Auch der geltend gemachte Zahlungsanspruch für die vorgerichtlichen Anwaltskosten ist angemessen. Auch insofern unterliegt die Höhe als Schadensschätzung der freien Würdigung des Gerichts, § 287 ZPO. Dabei können die Vermutungen der Beklagtenseite, die klägerische Kanzlei werde, weil es sich um Massengeschäfte handle, für Abmahnungen weit unter RVG-Gebühren bezahlt, unberücksichtigt bleiben. Das Gericht teilt diese Vermutung nicht: Selbst wenn massenhaft gleichgelagerte Verfahren für einen Mandaten erfolgen, legt dies nicht nahe, dass günstigere Honorarvereinbarungen geschlossen wurden. Hiergegen spricht schon, dass aufgrund gesetzlicher Bestimmungen die Streitwerte für Abmahnsachen deutlich reduziert wurden, und mit § 97a Abs. 3 S. 2 UrhG über den dort festgesetzten Streitwert die gesetzlichen angemessene Bezahlung eines Anwalts definiert ist, auch wenn es sich um eine Massensache handelt. Da sich die klägerische Forderung auf Abrechnung nach diesen Vorschriften beschränkt, genügt der Bezug hierauf, um dem Gericht Schadensschätzung zu erlauben.
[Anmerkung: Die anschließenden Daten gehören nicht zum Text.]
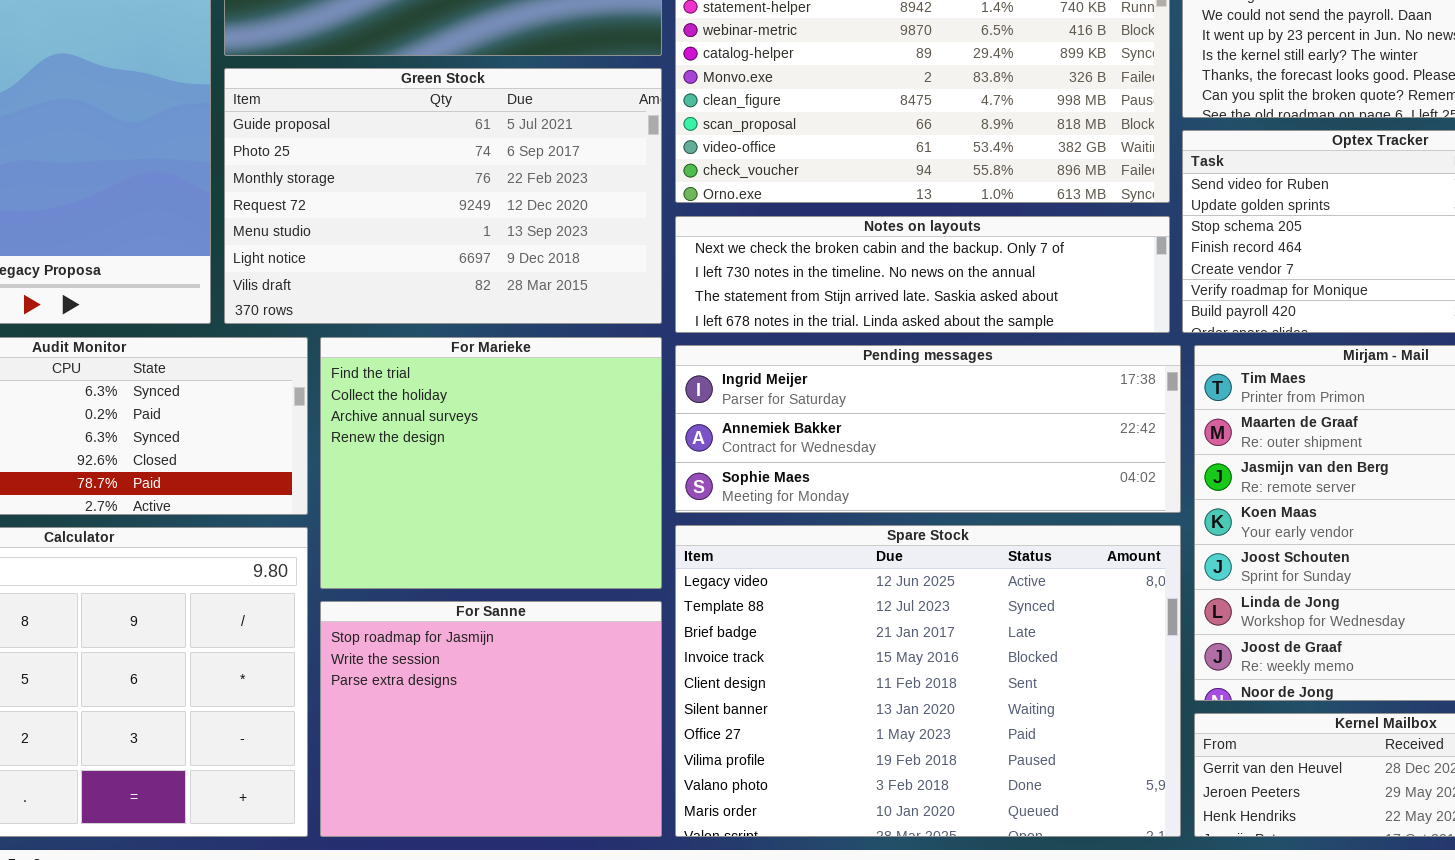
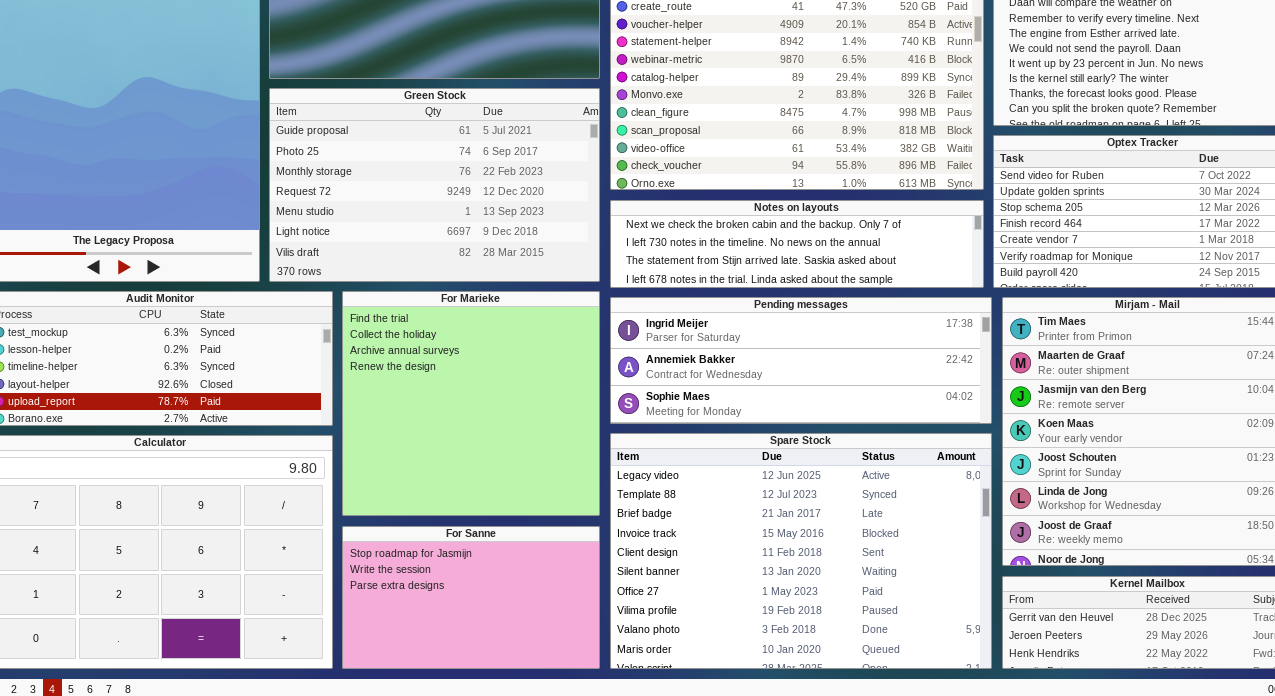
For Marieke: [320,337,662,589] -> [342,291,600,516], resized
For Sanne: [320,601,662,837] -> [342,526,600,669], resized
Nach gerichtlicher Schätzung ist dann sowohl der Streitwert zutreffend angenommen, als auch der Gebührensatz angemessen festgesetzt, und so die Forderung begründet. Den gesetzlichen Vorschriften entsprechend ist zumindest der Streitwert von 1.000,00 € für das Unterlassungsbegehren und von weiteren 700,00 € für den vorgerichtlich verlangten Schaden anzusetzen. Auch eine Geschäftsgebühr von 1,3 ist angemessen, auch wenn es sich mit dem Abmahn „Geschäft“ um ein massenhaft auftretendes Phänomen handelt, bei der die Klägerkanzlei ersichtlich umfangreich auf zahlreiche Textbausteine zurückgreift. Dies ändert nichts daran, dass die Details jedes einzelnen Falles auch im Einzelnen gerade in Filesharing-Streitsachen zu anderen Einschätzungen führen können, und die Beantwortung der sich stellenden materiellen Fragen ständige Beobachtung und Bewertung höchstrichterlicher Rechtsprechung bedingt, und dies dann schnell grundsätzliche Fragen der Handhabung „solcher“ Fälle auslöst. Die Schwierigkeit der Rechtsmaterie gleicht insofern die massenhafte Handhabung und deren Vorteile aus.
D.
In der Sache ist der Vollstreckungsbescheid auch in der ausgesprochenen Zinsverpflichtung seit dem 08.05.2018 begründet. Die Zinsfolge ergibt sich bei Verzug von Gesetzes wegen. Der Beklagte war vielfach gemahnt und zur Zahlung aufgefordert.
E.
Die Kostenfolge ergibt sich aus dem Unterliegen der Beklagtenpartei, § 91 Abs. 1 S. 1 ZPO.
F.
Die vorläufige Vollstreckbarkeit richtet sich wegen der Höhe des in der Hauptsache zugesprochenen Betrags (nicht über 1.250,00 €) nach §§ 708 Nr. 11, 711 ZPO.
G.
Der Wert des Streitgegenstands wird vom Gericht nach freiem Ermessen festgesetzt (§ 3 ZPO). Maßgeblich ist hier das von der Klagepartei verfolgte wirtschaftliche Interesse und ergibt sich der Streitwert damit aus der Höhe der Hauptforderung bei Einleitung des Verfahrens.